‘Living death’ was my dad’s nickname for office work. Now I’m in my 40s — and I can see why.
A trip to Algeria for her 40th birthday inspired the author to adjust her career path.
I was chest-deep in bathwater, listening to the sound of soapy foam popping. I’d timed the moment so that when the clock struck midnight — and I turned 40 — I’d be soaking in a bubble bath on the coast of Algeria. I needed an elegant backdrop as I stared my future in the face.
I’d splurged on a single night in a sprawling hilltop estate with arches and colorful tiles.
Palms rustled outside my window, and lights twinkled over the Bay of Algiers. The hotel had been constructed in a Moorish revival style at the end of the 19th century. I was used to more spartan sleeping arrangements, having spent much of my 30s as a freelance journalist.
For the past several years, I’d been working a desk job and on autopilot. It started at some point during those mushy, airless pandemic years. A therapist would pinpoint my numbness to when my dad’s heart suddenly stopped, in 2020.
Dealing with grief while working a desk job
In those Covid-averse days, nobody wanted to gather in groups, least of all to embrace tearful, snotty mourners. So, we never had a funeral.
I flew to California, where my dad spent his final years, and gathered with my brothers, hoping to do something symbolic, like stack stones at the beach or scream into the surf. But a Trump rally was whooping through town that day, and the sky glimmered apocalyptic-orange from wildfires. We renounced our imagined grieving rituals. Eating fish tacos in a socially distanced circle would have to suffice.
But malaise had already crept in before that staggering loss. Life had grown predictable and soft, thickening around the middle like an aging waistline.
Overwork had something to do with it. I’d spent carefree years bouncing around Kyrgyzstan and Lebanon, Sri Lanka and Mexico, India and Armenia. Then in my mid-30s, I wandered into a full-time desk job.
“Living death,” that’s how my philosopher-slash-guitarist father had nicknamed office work. No surprises. Every day felt the same. The role itself — designing photo exhibits and documenting peace initiatives — was often fascinating, and I welcomed the reprieve from financial precarity.
But sitting under fluorescent lights all day made me feel like a caged panther. Or maybe a cyborg. I wasn’t prepared for corporate culture.
Months in, a colleague’s mother died. “Condolences,” I wrote as the subject line of an Outlook email, though I wanted to shatter our cubicle decorum and howl in vicarious despair.
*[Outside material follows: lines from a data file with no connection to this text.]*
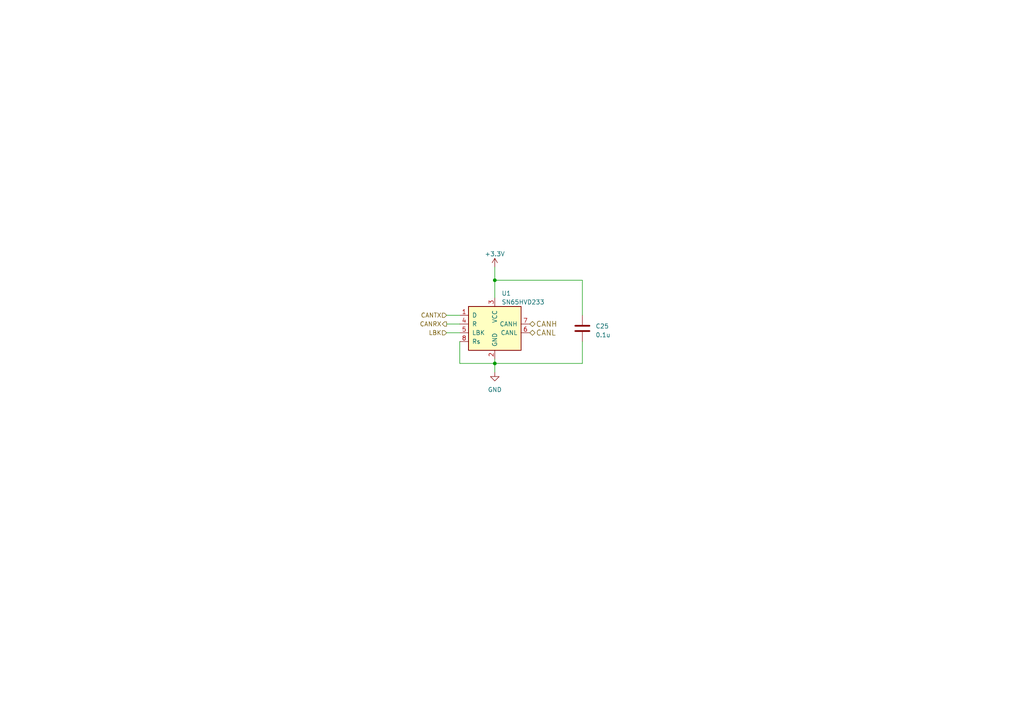
<source format=kicad_sch>
(kicad_sch (version 20230121) (generator eeschema)

  (uuid 8514cfbd-d410-4850-a464-5b5c197a66f3)

  (paper "A4")

  

  (junction (at 143.51 81.28) (diameter 0) (color 0 0 0 0)
    (uuid 1b3e0fa7-67d9-421a-864c-935df2075f02)
  )
  (junction (at 143.51 105.41) (diameter 0) (color 0 0 0 0)
    (uuid dd8776ad-f180-4c4c-8cbf-713e3c582ab0)
  )

  (wire (pts (xy 143.51 104.14) (xy 143.51 105.41))
    (stroke (width 0) (type default))
    (uuid 31100f09-1310-4d6d-9fe5-2a2a2b87f05a)
  )
  (wire (pts (xy 129.54 96.52) (xy 133.35 96.52))
    (stroke (width 0) (type default))
    (uuid 34a608fb-d10c-48b7-890b-3d1eca51e95e)
  )
  (wire (pts (xy 168.91 81.28) (xy 168.91 91.44))
    (stroke (width 0) (type default))
    (uuid 5a70ce6a-f056-4b41-b580-8e65950d490c)
  )
  (wire (pts (xy 143.51 81.28) (xy 168.91 81.28))
    (stroke (width 0) (type default))
    (uuid 6c536243-6ebc-4f41-921b-05b18d5cd1f6)
  )
  (wire (pts (xy 143.51 81.28) (xy 143.51 86.36))
    (stroke (width 0) (type default))
    (uuid 74bed036-fe66-46d2-85da-52a6dacb24fd)
  )
  (wire (pts (xy 129.54 91.44) (xy 133.35 91.44))
    (stroke (width 0) (type default))
    (uuid 7dc4d593-f5b3-45ad-8621-424056fd3239)
  )
  (wire (pts (xy 143.51 105.41) (xy 143.51 107.95))
    (stroke (width 0) (type default))
    (uuid 8cd5478f-9e6a-472a-8447-9aa8ffa3dabe)
  )
  (wire (pts (xy 133.35 105.41) (xy 143.51 105.41))
    (stroke (width 0) (type default))
    (uuid a4066c31-4b27-4d68-ae40-23ba23367a0e)
  )
  (wire (pts (xy 143.51 77.47) (xy 143.51 81.28))
    (stroke (width 0) (type default))
    (uuid c0de15f3-741f-438e-8d39-3829f1c79f66)
  )
  (wire (pts (xy 168.91 105.41) (xy 143.51 105.41))
    (stroke (width 0) (type default))
    (uuid c1786d97-e1d2-4c13-b6d8-e131bc94aed5)
  )
  (wire (pts (xy 168.91 99.06) (xy 168.91 105.41))
    (stroke (width 0) (type default))
    (uuid e44903a7-da26-458c-8df1-8ce1952487d8)
  )
  (wire (pts (xy 129.54 93.98) (xy 133.35 93.98))
    (stroke (width 0) (type default))
    (uuid f597fb20-4e1d-4e30-8c10-fb02a7ee7a8c)
  )
  (wire (pts (xy 133.35 99.06) (xy 133.35 105.41))
    (stroke (width 0) (type default))
    (uuid f5ec73f2-1118-4373-86ae-442cb36ca570)
  )

  (hierarchical_label "CANH" (shape bidirectional) (at 153.67 93.98 0) (fields_autoplaced)
    (effects (font (size 1.524 1.524)) (justify left))
    (uuid 28cbe7f4-c709-4c5c-89c9-5a44e4360ed5)
  )
  (hierarchical_label "LBK" (shape input) (at 129.54 96.52 180) (fields_autoplaced)
    (effects (font (size 1.27 1.27)) (justify right))
    (uuid 2c6ed13f-00d8-44ce-b207-2a84004a65a4)
  )
  (hierarchical_label "CANTX" (shape input) (at 129.54 91.44 180) (fields_autoplaced)
    (effects (font (size 1.27 1.27)) (justify right))
    (uuid 9a931f96-7124-4664-a503-a5a4bc8ed18a)
  )
  (hierarchical_label "CANL" (shape bidirectional) (at 153.67 96.52 0) (fields_autoplaced)
    (effects (font (size 1.524 1.524)) (justify left))
    (uuid aed4d852-eff9-467d-92c7-c809d624e428)
  )
  (hierarchical_label "CANRX" (shape output) (at 129.54 93.98 180) (fields_autoplaced)
    (effects (font (size 1.27 1.27)) (justify right))
    (uuid f010640f-82ac-40ed-bb5c-af318fe2045e)
  )

  (symbol (lib_id "Interface_CAN_LIN:SN65HVD233") (at 143.51 93.98 0) (unit 1)
    (in_bom yes) (on_board yes) (dnp no) (fields_autoplaced)
    (uuid 3869fa93-b636-419d-8241-d12b9b47aaed)
    (property "Reference" "U1" (at 145.4659 85.09 0)
      (effects (font (size 1.27 1.27)) (justify left))
    )
    (property "Value" "SN65HVD233" (at 145.4659 87.63 0)
      (effects (font (size 1.27 1.27)) (justify left))
    )
    (property "Footprint" "Package_SO:SOIC-8_3.9x4.9mm_P1.27mm" (at 143.51 106.68 0)
      (effects (font (size 1.27 1.27)) hide)
    )
    (property "Datasheet" "http://www.ti.com/lit/ds/symlink/sn65hvd234.pdf" (at 140.97 83.82 0)
      (effects (font (size 1.27 1.27)) hide)
    )
    (pin "1" (uuid 10503af2-18b3-432a-a6d0-1d87d56163a0))
    (pin "2" (uuid 502dc012-1877-49a6-9857-973fcfdba540))
    (pin "3" (uuid b96e812e-122b-4c58-b3d4-52010239b9f0))
    (pin "4" (uuid ae71a101-b08d-422c-8fb3-684d57769bc4))
    (pin "5" (uuid 66e6e160-d091-48fb-9f47-1442ab5ede55))
    (pin "6" (uuid f0bf082c-118b-4716-99b2-49f6a135b17e))
    (pin "7" (uuid 7ba22c03-94c6-4ff7-98cd-a0b241df37b2))
    (pin "8" (uuid 9c3aec80-4764-4da3-9ae3-fbe0024d5efd))
    (instances
      (project "CAN"
        (path "/02b8491d-2d12-4025-9131-d09e9a95b074"
          (reference "U1") (unit 1)
        )
      )
      (project "electrium-esc-v2"
        (path "/be00c12c-11fa-42cb-8a0b-46fcd24b2ced/5d5f53ac-6241-4ef8-8b88-68f3e6833293"
          (reference "U6") (unit 1)
        )
      )
    )
  )

  (symbol (lib_id "power:GND") (at 143.51 107.95 0) (unit 1)
    (in_bom yes) (on_board yes) (dnp no) (fields_autoplaced)
    (uuid a2125c6b-9cf2-4081-946f-c7c1b63d0845)
    (property "Reference" "#PWR02" (at 143.51 114.3 0)
      (effects (font (size 1.27 1.27)) hide)
    )
    (property "Value" "GND" (at 143.51 113.03 0)
      (effects (font (size 1.27 1.27)))
    )
    (property "Footprint" "" (at 143.51 107.95 0)
      (effects (font (size 1.27 1.27)) hide)
    )
    (property "Datasheet" "" (at 143.51 107.95 0)
      (effects (font (size 1.27 1.27)) hide)
    )
    (pin "1" (uuid f3aa5b3d-ff79-4027-bd46-cfb208a93a52))
    (instances
      (project "CAN"
        (path "/02b8491d-2d12-4025-9131-d09e9a95b074"
          (reference "#PWR02") (unit 1)
        )
      )
      (project "electrium-esc-v2"
        (path "/be00c12c-11fa-42cb-8a0b-46fcd24b2ced/5d5f53ac-6241-4ef8-8b88-68f3e6833293"
          (reference "#PWR037") (unit 1)
        )
      )
    )
  )

  (symbol (lib_id "Device:C") (at 168.91 95.25 0) (unit 1)
    (in_bom yes) (on_board yes) (dnp no) (fields_autoplaced)
    (uuid bc94224c-f777-423e-850e-4dc5af98255e)
    (property "Reference" "C25" (at 172.72 94.615 0)
      (effects (font (size 1.27 1.27)) (justify left))
    )
    (property "Value" "0.1u" (at 172.72 97.155 0)
      (effects (font (size 1.27 1.27)) (justify left))
    )
    (property "Footprint" "" (at 169.8752 99.06 0)
      (effects (font (size 1.27 1.27)) hide)
    )
    (property "Datasheet" "~" (at 168.91 95.25 0)
      (effects (font (size 1.27 1.27)) hide)
    )
    (pin "1" (uuid 24a97a75-10c5-4ba6-a79c-ea4d3d77e636))
    (pin "2" (uuid b2592af3-7282-49dc-900a-566c41fff122))
    (instances
      (project "electrium-esc-v2"
        (path "/be00c12c-11fa-42cb-8a0b-46fcd24b2ced/5d5f53ac-6241-4ef8-8b88-68f3e6833293"
          (reference "C25") (unit 1)
        )
      )
    )
  )

  (symbol (lib_id "power:+3.3V") (at 143.51 77.47 0) (unit 1)
    (in_bom yes) (on_board yes) (dnp no) (fields_autoplaced)
    (uuid d8d7f23a-b423-4900-bd88-010869c2f493)
    (property "Reference" "#PWR01" (at 143.51 81.28 0)
      (effects (font (size 1.27 1.27)) hide)
    )
    (property "Value" "+3.3V" (at 143.51 73.66 0)
      (effects (font (size 1.27 1.27)))
    )
    (property "Footprint" "" (at 143.51 77.47 0)
      (effects (font (size 1.27 1.27)) hide)
    )
    (property "Datasheet" "" (at 143.51 77.47 0)
      (effects (font (size 1.27 1.27)) hide)
    )
    (pin "1" (uuid 03f9ae8b-cc8d-4d29-8b0c-1e60bf213fbf))
    (instances
      (project "CAN"
        (path "/02b8491d-2d12-4025-9131-d09e9a95b074"
          (reference "#PWR01") (unit 1)
        )
      )
      (project "electrium-esc-v2"
        (path "/be00c12c-11fa-42cb-8a0b-46fcd24b2ced/5d5f53ac-6241-4ef8-8b88-68f3e6833293"
          (reference "#PWR029") (unit 1)
        )
      )
    )
  )
)

</source>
Then, my own dad died, and the colleague simply hit reply and added her own message of sympathy. How bleak our bloodless exchange felt. Was this how I’d spend the rest of my life, marking traumatic milestones with Microsoft Office notifications?
Grief was overwhelming, but productivity required putting on a happy face at work. I soldiered ahead joylessly. Firing off four dozen emails a day became a grim escape — a way not to think, a way to cushion myself from new experiences, and thus further loss. To no one’s surprise, burnout followed.
Author’s view from hotel overlooking the Bay of Algiers
A freelance job helped me feel free again
I needed to start living again. That meant salvaging parts of myself I’d jettisoned on my race to adulthood, including the itinerant writer in me. When a magazine offered me an assignment in Algeria, I jumped at the chance. This would be my first solo reporting trip in four years.
Could I still navigate unfamiliar cities alone or cold-call strangers? Luckily, after a few days in Oran and Algiers, muscle memory took over.
In the name of research, I started hitting up red-lit clubs, where cabaret singers warbled risqué Arabic lyrics to crowds sloppy with whisky. One night, around 2 a.m., I squinted through threads of smoke at the man crooning into a mic, ears ringing violently, and thought: “This is exactly where I want to be.”
On the eve of my landmark birthday, contemplating my feet splayed over the tiled tub in my hotel suite, I thought about how rai singers — a form of Algerian folk music — were paragons of living boldly. Rai singers had even been assassinated for making music.
I make no comparison between their incredible courage and my own infinitely milder risks, which soon included drifting back to freelance work. But when you consider women of earlier generations, whose lives were narrowly circumscribed between marriage and motherhood, the idea of living by one’s own wits starts to feel pretty radical.
There’s nothing wrong with wanting a more conventional path or a less messy career. But on the cusp of midlife, what I still craved was the thrill of a blank page.